## TASKS FOR THIS EXERCISE:
**a.** Quote the article about opioid response grants word for word, everything from "The Foundation for" down to "the COVID-19 pandemic.".
**b.** Extend the article about grants for opioid use disorder during the COVID-19 pandemic, picking up after its last sentence.

## EXCERPTED TEXT:
========================================

The Foundation for Opioid Response Efforts (FORE) announced on Thursday that it is providing grants to six organizations to fund initiatives to respond to the increased risks faced by individuals with opioid use disorder during the COVID-19 pandemic.
Grants for Ballad Health and Addiction Policy Forum will be used to facilitate recovery support services. RAND Corporation and Rutgers University are receiving funding to support analysis of the impact of temporary emergency policy changes to inform longer-term care improvements. The Illinois Association of Free and Charitable Clinics (IAFCC) and the University of North Carolina Health Sciences at Mountain Area Health Education Center (MAHEC) will receive funds to support treatment and training services.
“We’re looking at one crisis on top of another since evidence suggests that many of the stressors of the COVID-19 pandemic are already leading to a rise in opioid overdoses and deaths,” Andrea Barthwell, MD, chair of FORE’s board of directors, said in a news release. “These grants to leading organizations on the frontlines of the opioid crisis are aimed at breaking through many of the COVID-19 imposed barriers by providing solutions that make it easier to connect those seeking care to evidence-based recovery services.”

========================================

## PROVIDED DATA:
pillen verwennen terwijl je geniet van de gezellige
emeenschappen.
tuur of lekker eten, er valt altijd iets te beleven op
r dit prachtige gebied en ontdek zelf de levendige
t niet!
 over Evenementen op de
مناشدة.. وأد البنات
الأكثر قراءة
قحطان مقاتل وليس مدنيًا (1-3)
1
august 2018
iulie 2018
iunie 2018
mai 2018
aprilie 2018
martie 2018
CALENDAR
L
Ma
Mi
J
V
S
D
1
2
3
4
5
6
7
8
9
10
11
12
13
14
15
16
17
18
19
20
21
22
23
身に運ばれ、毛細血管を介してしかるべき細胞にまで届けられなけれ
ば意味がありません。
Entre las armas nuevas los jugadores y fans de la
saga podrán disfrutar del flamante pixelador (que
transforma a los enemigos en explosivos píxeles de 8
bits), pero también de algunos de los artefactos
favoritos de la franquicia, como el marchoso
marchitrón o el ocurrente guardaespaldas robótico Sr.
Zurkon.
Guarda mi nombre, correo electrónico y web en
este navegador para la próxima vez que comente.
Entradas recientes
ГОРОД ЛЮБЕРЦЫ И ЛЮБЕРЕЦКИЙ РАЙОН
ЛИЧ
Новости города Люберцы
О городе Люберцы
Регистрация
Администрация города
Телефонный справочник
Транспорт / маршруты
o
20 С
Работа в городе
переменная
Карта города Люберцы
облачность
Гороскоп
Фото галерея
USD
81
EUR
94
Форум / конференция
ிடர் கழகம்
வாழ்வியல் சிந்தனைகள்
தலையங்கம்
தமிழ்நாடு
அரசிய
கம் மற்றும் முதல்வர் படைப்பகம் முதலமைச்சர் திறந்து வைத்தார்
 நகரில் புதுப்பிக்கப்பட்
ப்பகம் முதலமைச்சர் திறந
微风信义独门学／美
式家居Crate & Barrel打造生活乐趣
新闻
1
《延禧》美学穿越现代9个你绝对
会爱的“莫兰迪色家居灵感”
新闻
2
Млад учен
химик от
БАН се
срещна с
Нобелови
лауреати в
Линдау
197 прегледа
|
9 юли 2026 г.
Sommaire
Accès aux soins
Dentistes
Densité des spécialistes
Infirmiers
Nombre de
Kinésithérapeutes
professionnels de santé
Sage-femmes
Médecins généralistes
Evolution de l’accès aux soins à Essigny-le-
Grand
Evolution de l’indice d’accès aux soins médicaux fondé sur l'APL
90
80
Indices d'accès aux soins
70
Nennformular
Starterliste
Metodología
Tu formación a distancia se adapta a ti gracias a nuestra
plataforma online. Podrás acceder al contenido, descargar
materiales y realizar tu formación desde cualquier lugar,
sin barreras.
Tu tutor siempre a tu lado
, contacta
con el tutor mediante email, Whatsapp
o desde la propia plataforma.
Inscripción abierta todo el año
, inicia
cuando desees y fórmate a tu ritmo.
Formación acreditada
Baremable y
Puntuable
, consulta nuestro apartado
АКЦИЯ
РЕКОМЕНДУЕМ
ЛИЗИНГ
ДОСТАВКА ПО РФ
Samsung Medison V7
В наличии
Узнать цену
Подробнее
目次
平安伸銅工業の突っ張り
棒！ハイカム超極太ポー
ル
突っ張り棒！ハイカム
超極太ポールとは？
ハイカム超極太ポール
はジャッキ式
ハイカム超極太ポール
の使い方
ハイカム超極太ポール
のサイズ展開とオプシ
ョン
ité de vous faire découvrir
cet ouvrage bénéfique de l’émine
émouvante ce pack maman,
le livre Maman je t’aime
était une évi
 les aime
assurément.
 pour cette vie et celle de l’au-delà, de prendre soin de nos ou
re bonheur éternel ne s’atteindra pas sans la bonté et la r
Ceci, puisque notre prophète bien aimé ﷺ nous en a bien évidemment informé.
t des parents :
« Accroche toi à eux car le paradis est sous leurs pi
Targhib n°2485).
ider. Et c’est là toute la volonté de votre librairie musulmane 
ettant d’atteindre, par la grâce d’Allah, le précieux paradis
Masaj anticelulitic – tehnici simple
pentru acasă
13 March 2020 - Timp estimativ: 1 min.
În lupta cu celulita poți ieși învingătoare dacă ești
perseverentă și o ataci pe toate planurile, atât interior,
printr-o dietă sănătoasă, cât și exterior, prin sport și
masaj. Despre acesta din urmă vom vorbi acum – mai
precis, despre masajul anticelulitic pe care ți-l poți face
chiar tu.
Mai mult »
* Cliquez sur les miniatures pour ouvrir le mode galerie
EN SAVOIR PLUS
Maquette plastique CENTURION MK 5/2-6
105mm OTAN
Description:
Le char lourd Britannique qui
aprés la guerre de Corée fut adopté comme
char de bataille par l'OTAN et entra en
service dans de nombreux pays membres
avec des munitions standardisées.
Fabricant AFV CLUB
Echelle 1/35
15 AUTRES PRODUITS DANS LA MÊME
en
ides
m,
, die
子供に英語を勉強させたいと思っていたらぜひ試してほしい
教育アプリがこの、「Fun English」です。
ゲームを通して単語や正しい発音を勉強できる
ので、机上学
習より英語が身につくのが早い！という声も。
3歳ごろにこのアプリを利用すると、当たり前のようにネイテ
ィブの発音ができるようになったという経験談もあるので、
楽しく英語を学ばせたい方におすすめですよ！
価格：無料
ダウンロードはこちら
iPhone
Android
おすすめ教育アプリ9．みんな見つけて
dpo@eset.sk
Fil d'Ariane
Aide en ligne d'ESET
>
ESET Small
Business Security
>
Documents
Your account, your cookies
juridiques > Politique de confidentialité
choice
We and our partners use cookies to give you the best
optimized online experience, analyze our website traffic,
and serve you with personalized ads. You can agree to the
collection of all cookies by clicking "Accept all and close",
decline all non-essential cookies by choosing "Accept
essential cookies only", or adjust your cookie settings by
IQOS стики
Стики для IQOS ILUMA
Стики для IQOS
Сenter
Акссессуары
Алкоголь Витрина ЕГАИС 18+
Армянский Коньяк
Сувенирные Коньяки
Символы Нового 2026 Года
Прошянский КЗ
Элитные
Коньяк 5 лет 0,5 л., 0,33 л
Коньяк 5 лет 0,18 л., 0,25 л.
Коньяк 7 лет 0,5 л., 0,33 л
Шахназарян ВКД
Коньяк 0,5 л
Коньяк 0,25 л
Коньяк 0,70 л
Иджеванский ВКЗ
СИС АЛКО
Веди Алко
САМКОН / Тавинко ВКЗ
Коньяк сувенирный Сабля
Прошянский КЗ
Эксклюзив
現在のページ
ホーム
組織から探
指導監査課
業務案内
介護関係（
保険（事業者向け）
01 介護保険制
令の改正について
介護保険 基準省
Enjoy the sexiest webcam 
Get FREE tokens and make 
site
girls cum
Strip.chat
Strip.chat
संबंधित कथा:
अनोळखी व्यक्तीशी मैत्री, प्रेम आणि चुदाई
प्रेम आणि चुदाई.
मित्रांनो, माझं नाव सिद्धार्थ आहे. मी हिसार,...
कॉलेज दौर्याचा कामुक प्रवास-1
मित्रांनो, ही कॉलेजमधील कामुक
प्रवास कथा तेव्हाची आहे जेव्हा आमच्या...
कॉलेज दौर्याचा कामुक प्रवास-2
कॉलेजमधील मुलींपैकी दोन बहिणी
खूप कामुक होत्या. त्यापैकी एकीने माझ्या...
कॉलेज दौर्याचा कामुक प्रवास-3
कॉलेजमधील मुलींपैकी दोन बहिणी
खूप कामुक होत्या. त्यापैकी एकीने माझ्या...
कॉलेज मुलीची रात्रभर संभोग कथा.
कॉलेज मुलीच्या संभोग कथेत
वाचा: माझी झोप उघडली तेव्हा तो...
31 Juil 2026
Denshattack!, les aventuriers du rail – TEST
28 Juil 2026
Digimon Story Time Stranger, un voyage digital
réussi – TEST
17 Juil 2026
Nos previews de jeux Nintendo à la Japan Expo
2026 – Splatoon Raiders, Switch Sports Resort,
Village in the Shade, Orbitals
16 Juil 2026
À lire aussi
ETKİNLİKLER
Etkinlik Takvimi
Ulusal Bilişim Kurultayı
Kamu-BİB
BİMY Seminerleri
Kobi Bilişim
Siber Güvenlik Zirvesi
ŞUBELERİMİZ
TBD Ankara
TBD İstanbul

========================================

## RESULTS FOR THE EXERCISE:
**a.**
The Foundation for Opioid Response Efforts (FORE) announced on Thursday that it is providing grants to six organizations to fund initiatives to respond to the increased risks faced by individuals with opioid use disorder during the COVID-19 pandemic.

**b.**
Ballad Health is working to reduce barriers to OUD recovery created by the pandemic through its PEERhelp program, which provides virtual recovery resources through a phone line in 21 counties in northeast Tennessee and southwest Virginia. The line is staffed by certified peer recovery support specialists. Funds from FORE will be used to make the call line available 24/7 and increase weekly virtual recovery meetings.
Meanwhile, patients in drug courts and other criminal justice diversion programs will be provided access to Addiction Policy Forum’s Connections App, a smartphone application for patients in recovery that is designed to reduce relapse and promote pro-social engagement. The app, created in partnership with CHESS Health, links patients to counselors and peers, conducts daily check-ins, tracks sobriety, and provides access to clinical support and other resources.
Assessing new services amid COVID-19
RAND is using its grant to conduct a national study to assess telemedicine programs implemented at OTPs in response to the pandemic. The goal of the study is to help guide policy decisions around OUD treatment and care delivery beyond the current COVID-19 crisis.
Rutgers’ project will assess the impact of Medicaid policy changes in New Jersey on access to OUD treatment, specifically evaluating temporary regulatory and policy changes enacted during the pandemic.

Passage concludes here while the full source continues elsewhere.